◆ DATA TO PROCESS:
+++

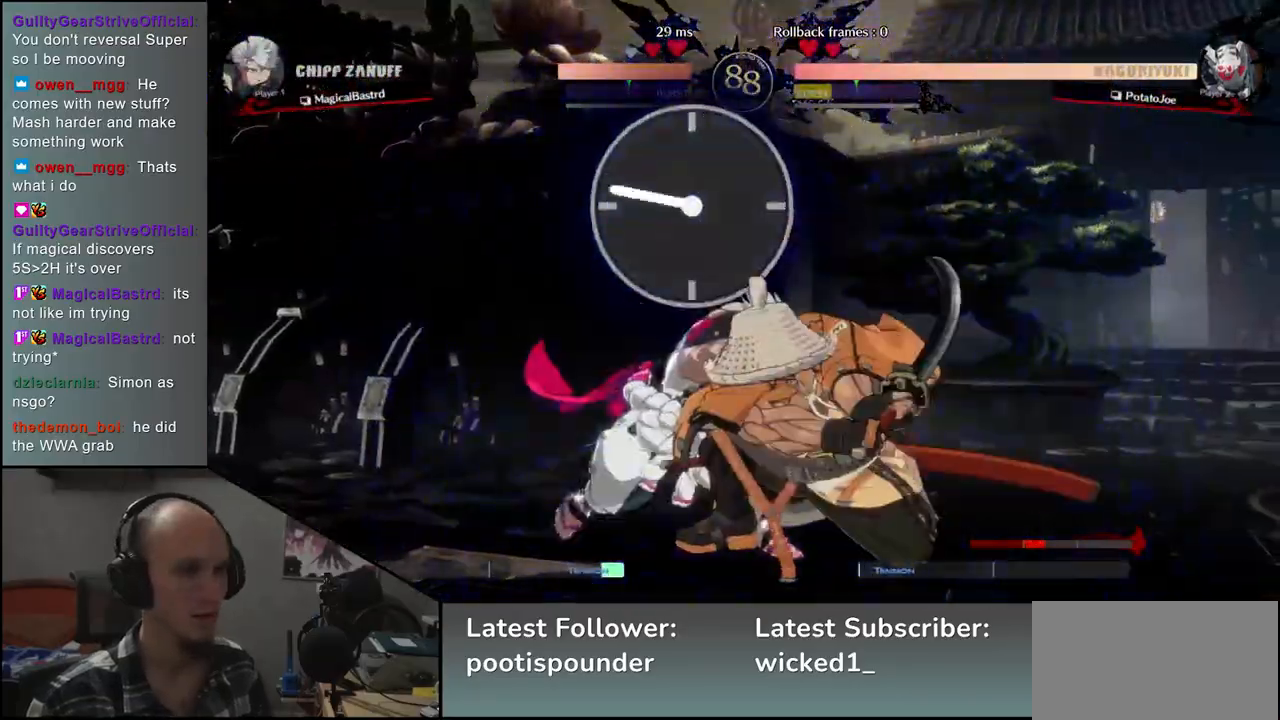
{"buttons": ["SQUARE"], "left_stick": "center", "events": [[83, "TRIANGLE", "up"], [250, "left_stick", "center"], [267, "SQUARE", "down"], [350, "SQUARE", "up"], [433, "SQUARE", "down"]]}
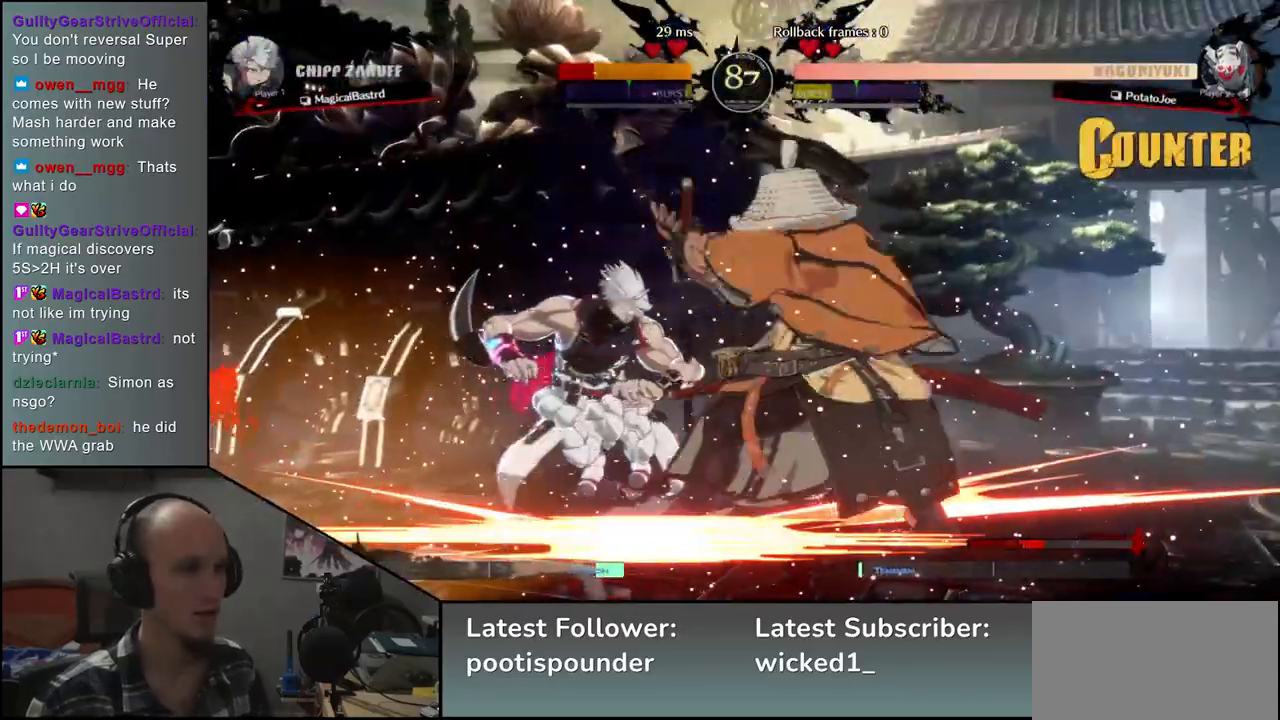
{"buttons": ["SQUARE"], "left_stick": "right", "events": [[33, "SQUARE", "up"], [217, "left_stick", "left"], [317, "left_stick", "down"], [400, "left_stick", "right"], [433, "SQUARE", "down"]]}
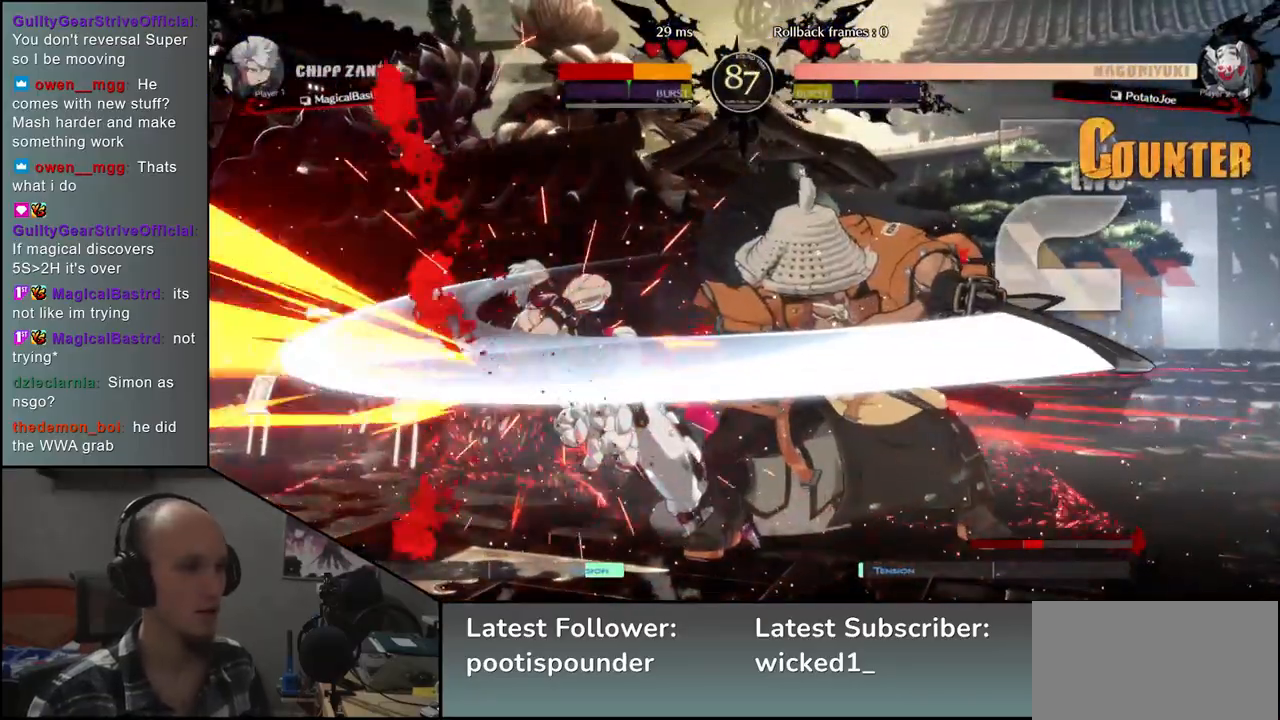
{"buttons": ["SQUARE"], "left_stick": "left", "events": [[33, "left_stick", "up"], [83, "SQUARE", "up"], [83, "left_stick", "left"], [300, "left_stick", "down"], [433, "left_stick", "left"], [467, "SQUARE", "down"]]}
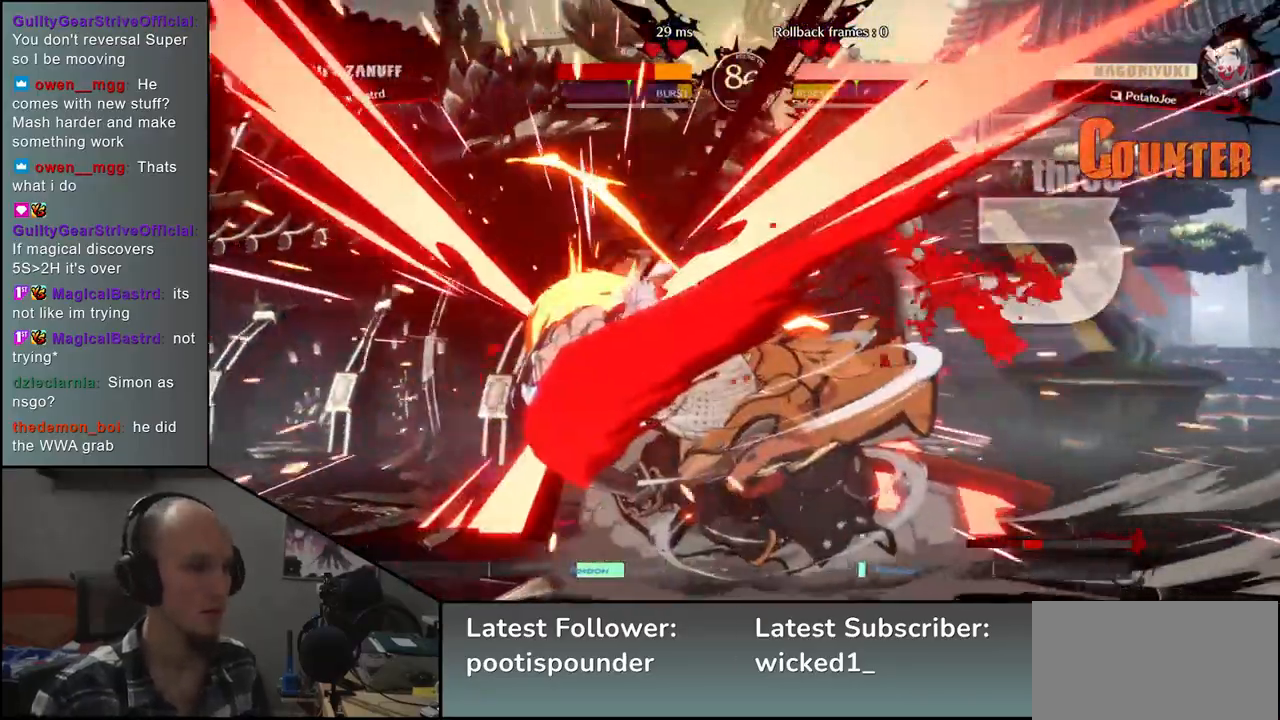
{"buttons": [], "left_stick": "right", "events": [[83, "left_stick", "right"], [100, "SQUARE", "up"], [283, "left_stick", "down"], [367, "left_stick", "left"], [417, "L2", "down"], [483, "left_stick", "right"], [500, "L2", "up"]]}
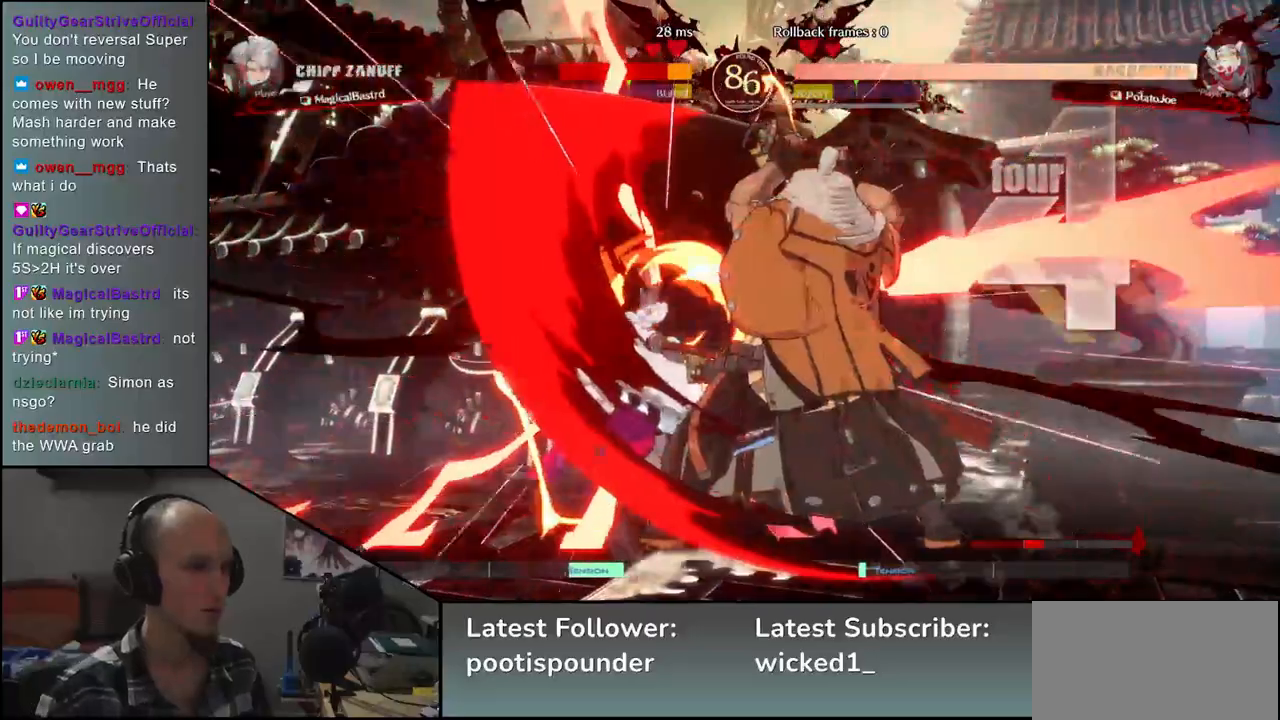
{"buttons": [], "left_stick": "center", "events": [[333, "left_stick", "center"], [350, "L2", "down"], [450, "L2", "up"]]}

+++

Every record must be transcribed faithfully, with no picture carried over.

{"buttons": ["SQUARE"], "left_stick": "center", "events": [[83, "TRIANGLE", "up"], [250, "left_stick", "center"], [267, "SQUARE", "down"], [350, "SQUARE", "up"], [433, "SQUARE", "down"]]}
{"buttons": ["SQUARE"], "left_stick": "right", "events": [[33, "SQUARE", "up"], [217, "left_stick", "left"], [317, "left_stick", "down"], [400, "left_stick", "right"], [433, "SQUARE", "down"]]}
{"buttons": ["SQUARE"], "left_stick": "left", "events": [[33, "left_stick", "up"], [83, "SQUARE", "up"], [83, "left_stick", "left"], [300, "left_stick", "down"], [433, "left_stick", "left"], [467, "SQUARE", "down"]]}
{"buttons": [], "left_stick": "right", "events": [[83, "left_stick", "right"], [100, "SQUARE", "up"], [283, "left_stick", "down"], [367, "left_stick", "left"], [417, "L2", "down"], [483, "left_stick", "right"], [500, "L2", "up"]]}
{"buttons": [], "left_stick": "center", "events": [[333, "left_stick", "center"], [350, "L2", "down"], [450, "L2", "up"]]}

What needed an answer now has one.